▶ ABOUT THIS TASK:
Everything from the line containing "middle pip: (482, 584)" through the last line of the data below should be given again exactly, both end lines included and nothing more.

▶ PROVIDED RECORDS:

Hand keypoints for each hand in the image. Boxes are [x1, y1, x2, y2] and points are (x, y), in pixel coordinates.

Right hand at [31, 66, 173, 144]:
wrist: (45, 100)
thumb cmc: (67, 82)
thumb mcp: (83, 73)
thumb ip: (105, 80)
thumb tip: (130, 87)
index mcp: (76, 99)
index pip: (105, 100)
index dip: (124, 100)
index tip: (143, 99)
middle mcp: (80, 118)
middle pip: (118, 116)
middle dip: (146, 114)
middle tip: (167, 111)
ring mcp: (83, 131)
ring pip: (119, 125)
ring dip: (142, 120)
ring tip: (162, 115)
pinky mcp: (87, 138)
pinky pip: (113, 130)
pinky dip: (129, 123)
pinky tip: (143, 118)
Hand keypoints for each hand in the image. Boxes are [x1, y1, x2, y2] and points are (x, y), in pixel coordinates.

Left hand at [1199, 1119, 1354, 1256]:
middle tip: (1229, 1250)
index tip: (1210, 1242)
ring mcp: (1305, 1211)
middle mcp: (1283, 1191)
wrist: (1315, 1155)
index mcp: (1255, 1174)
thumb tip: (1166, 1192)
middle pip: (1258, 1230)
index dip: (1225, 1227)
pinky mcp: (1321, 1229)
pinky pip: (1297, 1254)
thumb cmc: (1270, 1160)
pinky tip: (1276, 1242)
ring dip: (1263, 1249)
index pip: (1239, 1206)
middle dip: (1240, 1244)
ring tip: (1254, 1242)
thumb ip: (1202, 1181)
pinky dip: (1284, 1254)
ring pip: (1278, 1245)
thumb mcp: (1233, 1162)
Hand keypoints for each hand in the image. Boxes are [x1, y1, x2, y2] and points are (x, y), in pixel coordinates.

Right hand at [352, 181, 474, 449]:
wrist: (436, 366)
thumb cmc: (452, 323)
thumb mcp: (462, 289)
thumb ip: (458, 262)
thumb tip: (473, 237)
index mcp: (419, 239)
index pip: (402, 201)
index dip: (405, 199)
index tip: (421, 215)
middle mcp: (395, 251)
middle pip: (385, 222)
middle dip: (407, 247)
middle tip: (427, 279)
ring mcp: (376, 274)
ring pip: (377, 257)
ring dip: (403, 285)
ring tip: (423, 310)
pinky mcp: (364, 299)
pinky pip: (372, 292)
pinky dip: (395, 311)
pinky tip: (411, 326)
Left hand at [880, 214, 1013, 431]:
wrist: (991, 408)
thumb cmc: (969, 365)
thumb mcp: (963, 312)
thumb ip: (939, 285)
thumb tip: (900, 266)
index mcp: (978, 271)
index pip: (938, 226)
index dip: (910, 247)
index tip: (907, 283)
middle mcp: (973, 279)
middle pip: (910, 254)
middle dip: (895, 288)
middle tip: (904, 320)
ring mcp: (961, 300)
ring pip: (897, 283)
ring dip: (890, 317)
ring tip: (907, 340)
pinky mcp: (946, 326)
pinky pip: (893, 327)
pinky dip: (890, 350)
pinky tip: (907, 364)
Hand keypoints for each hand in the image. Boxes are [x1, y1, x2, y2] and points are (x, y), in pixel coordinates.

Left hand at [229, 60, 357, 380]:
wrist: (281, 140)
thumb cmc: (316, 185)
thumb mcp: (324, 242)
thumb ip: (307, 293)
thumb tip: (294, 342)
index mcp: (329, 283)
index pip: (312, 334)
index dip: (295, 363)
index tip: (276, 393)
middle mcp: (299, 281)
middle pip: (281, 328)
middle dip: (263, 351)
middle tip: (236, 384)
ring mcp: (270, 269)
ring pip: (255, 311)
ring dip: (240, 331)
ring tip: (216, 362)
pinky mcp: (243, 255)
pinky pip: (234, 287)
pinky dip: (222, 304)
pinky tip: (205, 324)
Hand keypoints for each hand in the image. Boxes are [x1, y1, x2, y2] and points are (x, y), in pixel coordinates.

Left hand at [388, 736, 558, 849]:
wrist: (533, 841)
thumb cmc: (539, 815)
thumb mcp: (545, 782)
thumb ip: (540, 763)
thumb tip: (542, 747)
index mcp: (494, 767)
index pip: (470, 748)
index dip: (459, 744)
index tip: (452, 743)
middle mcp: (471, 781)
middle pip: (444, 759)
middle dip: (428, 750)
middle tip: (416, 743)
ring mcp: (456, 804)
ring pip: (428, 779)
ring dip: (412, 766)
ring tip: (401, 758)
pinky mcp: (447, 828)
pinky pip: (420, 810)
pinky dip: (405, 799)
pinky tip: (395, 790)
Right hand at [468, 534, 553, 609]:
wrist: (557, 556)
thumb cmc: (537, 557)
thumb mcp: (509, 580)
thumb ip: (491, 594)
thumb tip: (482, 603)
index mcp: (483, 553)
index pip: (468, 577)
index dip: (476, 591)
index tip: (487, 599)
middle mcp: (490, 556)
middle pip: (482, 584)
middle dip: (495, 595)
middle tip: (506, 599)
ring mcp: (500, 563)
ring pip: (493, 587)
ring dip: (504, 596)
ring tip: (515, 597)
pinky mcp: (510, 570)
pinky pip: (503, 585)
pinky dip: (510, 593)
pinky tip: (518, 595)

▶ EXERCISE ANSWER:
middle pip: (482, 584)
middle dip: (495, 595)
middle tip: (506, 599)
ring mcp: (500, 563)
ring pip: (493, 587)
ring dip: (504, 596)
ring tip: (515, 597)
pinky mcp: (510, 570)
pinky pip: (503, 585)
pinky dip: (510, 593)
pinky tip: (518, 595)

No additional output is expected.